// Comparaison
@War vs Countdown to Zero Day : lequel lire ?
Deux livres de cybersécurité sur Geopolitics, comparés honnêtement : à qui s'adresse chacun, ce que chacun fait de mieux, et lequel lire en premier.
Shane Harris sur l'imbrication entre doctrine militaire américaine, communauté du renseignement et contractants privés, depuis que le cyberespace est devenu le cinquième domaine de guerre.
Stuxnet and the Launch of the World's First Digital Weapon
Kim Zetter
La reconstruction journalistique de Stuxnet par Kim Zetter : opération conjointe US/Israël qui a physiquement endommagé les centrifugeuses d'enrichissement iraniennes via un ver, et ce que sa découverte a révélé sur la capacité cyber étatique.
À lire si
À éviter si
Points clés
- Le complexe militaro-internet est réel, profitable et largement opaque à la supervision ; Harris nomme les contractants et trace les flux financiers.

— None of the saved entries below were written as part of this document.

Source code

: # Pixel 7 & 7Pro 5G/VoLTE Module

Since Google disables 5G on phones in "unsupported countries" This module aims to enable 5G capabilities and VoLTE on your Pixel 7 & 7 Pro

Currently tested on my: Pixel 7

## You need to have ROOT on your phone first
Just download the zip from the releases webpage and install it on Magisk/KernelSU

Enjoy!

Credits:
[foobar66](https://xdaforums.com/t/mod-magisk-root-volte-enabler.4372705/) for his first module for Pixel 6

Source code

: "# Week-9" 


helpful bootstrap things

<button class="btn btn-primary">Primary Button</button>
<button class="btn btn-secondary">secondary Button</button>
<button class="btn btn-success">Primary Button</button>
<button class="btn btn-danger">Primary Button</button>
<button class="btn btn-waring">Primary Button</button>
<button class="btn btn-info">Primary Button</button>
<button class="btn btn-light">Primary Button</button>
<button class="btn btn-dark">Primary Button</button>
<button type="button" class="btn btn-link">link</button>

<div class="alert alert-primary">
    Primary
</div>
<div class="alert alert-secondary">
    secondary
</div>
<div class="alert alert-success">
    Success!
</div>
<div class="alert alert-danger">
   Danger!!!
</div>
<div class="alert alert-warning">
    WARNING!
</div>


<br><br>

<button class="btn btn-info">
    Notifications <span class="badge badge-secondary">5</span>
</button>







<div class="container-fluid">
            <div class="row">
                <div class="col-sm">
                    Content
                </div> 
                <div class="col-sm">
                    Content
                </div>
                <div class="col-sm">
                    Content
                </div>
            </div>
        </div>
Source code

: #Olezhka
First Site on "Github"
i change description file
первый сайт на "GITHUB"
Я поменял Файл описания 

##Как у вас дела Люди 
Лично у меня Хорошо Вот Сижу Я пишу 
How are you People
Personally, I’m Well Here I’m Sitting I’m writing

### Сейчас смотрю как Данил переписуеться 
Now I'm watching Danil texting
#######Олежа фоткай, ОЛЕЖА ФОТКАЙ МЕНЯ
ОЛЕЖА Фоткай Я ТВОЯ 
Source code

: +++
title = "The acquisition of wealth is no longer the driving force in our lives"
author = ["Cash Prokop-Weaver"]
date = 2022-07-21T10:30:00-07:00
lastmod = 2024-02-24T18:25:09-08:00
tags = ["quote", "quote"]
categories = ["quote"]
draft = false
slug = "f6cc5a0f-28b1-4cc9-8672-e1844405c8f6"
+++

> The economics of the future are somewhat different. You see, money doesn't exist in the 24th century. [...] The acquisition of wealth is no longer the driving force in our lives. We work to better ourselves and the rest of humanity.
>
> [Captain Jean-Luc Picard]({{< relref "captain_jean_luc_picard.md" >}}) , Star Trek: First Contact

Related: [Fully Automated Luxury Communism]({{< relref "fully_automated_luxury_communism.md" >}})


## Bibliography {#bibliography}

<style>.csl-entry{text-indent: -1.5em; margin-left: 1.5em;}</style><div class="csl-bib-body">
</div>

- L'établissement de CYBERCOM relevait moins de la doctrine que de la consolidation de territoire au Pentagone ; le livre documente les batailles bureaucratiques franchement.
- Défense et offense sont organisationnellement imbriquées au sein du gouvernement américain ; les conflits d'intérêts décrits par le livre n'ont fait que s'aiguiser depuis publication.
- Stuxnet est une campagne avec plusieurs variantes et des années de préparation, pas un payload unique ; la patience opérationnelle est la leçon.
- « Air-gapped » ne veut pas dire inaccessible ; supply chain et déplacement humain sont les chemins.
- Une fois utilisée, une capacité est étudiée puis répliquée ; le coût stratégique d'employer une arme cyber se paie plus tard, par tout le monde.
Comment ils se comparent
Nous notons Countdown to Zero Day plus haut (5/5 contre 4/5 pour @War). Pour la plupart des lecteurs, Countdown to Zero Day est le choix principal et @War un complément utile.
Les deux livres ciblent un public de niveau débutant : le choix se fait sur la thématique, pas la difficulté.
@War et Countdown to Zero Day couvrent tous les deux Geopolitics : les lire dans l'ordre renforce les mêmes notions sous des angles différents.